Гласные звуки 'а', 'о', 'у' характеризуют предметы и явления действительности: свет лампочки, улицу, вой сирены, цветы, в то время как звук 'ы' в поэзии Бродского выражает внутреннее состояние лирического героя. Сравните: 'Из гласных, идущих горлом, / выбери 'ы', придуманное монголом. / Сделай его существительным, сделай его глаголом, // наречьем и междометием. 'Ы' — общий вдох и выдох! / 'Ы' мы хрипим, блюя от потерь и выгод / либо — кидаясь к двери с табличкой 'выход'. / Но там стоишь ты, с дрыном, глаза навыкат'.
Звук 'Ы', напоминающий предсмертный вой животного, передает в стихотворениях Бродского нечеловеческое напряжение, боль, разочарование и отвращение одновременно.
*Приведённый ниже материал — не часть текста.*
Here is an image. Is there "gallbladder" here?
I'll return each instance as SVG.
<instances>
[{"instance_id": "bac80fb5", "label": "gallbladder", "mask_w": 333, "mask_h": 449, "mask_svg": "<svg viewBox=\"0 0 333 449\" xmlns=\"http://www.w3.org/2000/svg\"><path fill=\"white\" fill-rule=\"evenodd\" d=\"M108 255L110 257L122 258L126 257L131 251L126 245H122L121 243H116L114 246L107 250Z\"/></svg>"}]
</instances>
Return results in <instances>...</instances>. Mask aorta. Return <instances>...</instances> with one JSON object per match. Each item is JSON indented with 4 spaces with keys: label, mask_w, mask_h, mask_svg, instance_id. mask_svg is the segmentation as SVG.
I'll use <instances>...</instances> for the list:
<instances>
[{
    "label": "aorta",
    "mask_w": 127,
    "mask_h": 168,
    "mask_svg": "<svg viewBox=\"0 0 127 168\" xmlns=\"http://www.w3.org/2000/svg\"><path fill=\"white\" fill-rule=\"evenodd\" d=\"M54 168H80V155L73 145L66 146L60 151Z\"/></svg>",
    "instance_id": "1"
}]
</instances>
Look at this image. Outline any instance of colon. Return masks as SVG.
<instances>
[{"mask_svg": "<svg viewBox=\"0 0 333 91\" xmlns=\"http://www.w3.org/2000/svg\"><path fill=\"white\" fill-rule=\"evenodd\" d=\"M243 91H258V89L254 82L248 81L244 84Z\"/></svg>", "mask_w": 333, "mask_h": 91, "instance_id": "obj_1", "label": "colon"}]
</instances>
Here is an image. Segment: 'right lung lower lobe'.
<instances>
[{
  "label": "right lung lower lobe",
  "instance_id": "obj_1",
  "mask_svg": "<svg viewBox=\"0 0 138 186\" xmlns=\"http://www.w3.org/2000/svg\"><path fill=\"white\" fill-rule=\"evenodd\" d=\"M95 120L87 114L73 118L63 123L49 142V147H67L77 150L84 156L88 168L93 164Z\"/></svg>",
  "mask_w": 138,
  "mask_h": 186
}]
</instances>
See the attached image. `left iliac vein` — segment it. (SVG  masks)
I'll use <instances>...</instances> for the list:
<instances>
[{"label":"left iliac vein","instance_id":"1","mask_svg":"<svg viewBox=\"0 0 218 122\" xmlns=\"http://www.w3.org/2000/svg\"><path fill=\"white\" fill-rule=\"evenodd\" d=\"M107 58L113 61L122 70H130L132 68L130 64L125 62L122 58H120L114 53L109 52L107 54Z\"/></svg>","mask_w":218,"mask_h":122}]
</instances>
Этот звук является последним эмоциональным прибежищем человека, пребывающего в крайней степени отчаянья, когда его уже не заботит ни собственное состояние, ни впечатление, которое он производит на окружающих. 'Ы' — единственно доступная реакция для того, кто сознает, что все идет прахом и он не в состоянии ничего изменить: 'О, неизбежность 'ы' в правописанье 'жизни'!'.
Звуки используются Бродским в их традиционном эмоциональном значении: 'о' выражает восторг, 'у' — уныние, 'а' — крик отчаянья, 'ы' — невыносимое напряжение и т. д. В той же функции хорошо знакомых, узнаваемых звуковых символов в поэзии Бродского употребляются междометия, отдельные слова, словосочетания и предложения: 'хмы-хмы', 'ура', 'ах', 'пли', 'вон!', 'Не наш!', 'браво', 'виват!' 'виноват' 'Боже мой', 'Стой', 'отбой', 'Места нет!', 'Не треба!', 'на кой?', 'не узнаю', 'постой', 'Осторожней!', 'держите вора', 'Здравствуй, вот и мы!', 'что такое? Что ты сказал? Повтори', 'все кончено' и другие.
Обладая устойчивым разговорным значением, слова-символы, с одной стороны, апеллируют к чувствам читателя, к его эмоциональному восприятию звуковой оболочки, а с другой, — способствуют представлению описываемой ситуации в наиболее приближенной к реальности форме. В эссе 'Коллекционный экземпляр' (1991) Бродский писал о том, какое впечатление на него производит английское слово 'treachery' (предательство):
'Замечательное английское слово, а? Скрипучее, как доска, перекинутая через пропасть. В смысле звукоподражания — покрепче этики. Это — акустика табу. Потому что границы племени определяются прежде всего его языком. Если слово тебя не останавливает, значит, не твое это племя. Его гласные и шипящие не порождают инстинктивной реакции, не заставляют нервные клетки дергаться от отвращения, тебя от них не кидает в холодный пот. И, значит, владение языком этого племени есть лишь мимикрия' (выделено — О.Г.).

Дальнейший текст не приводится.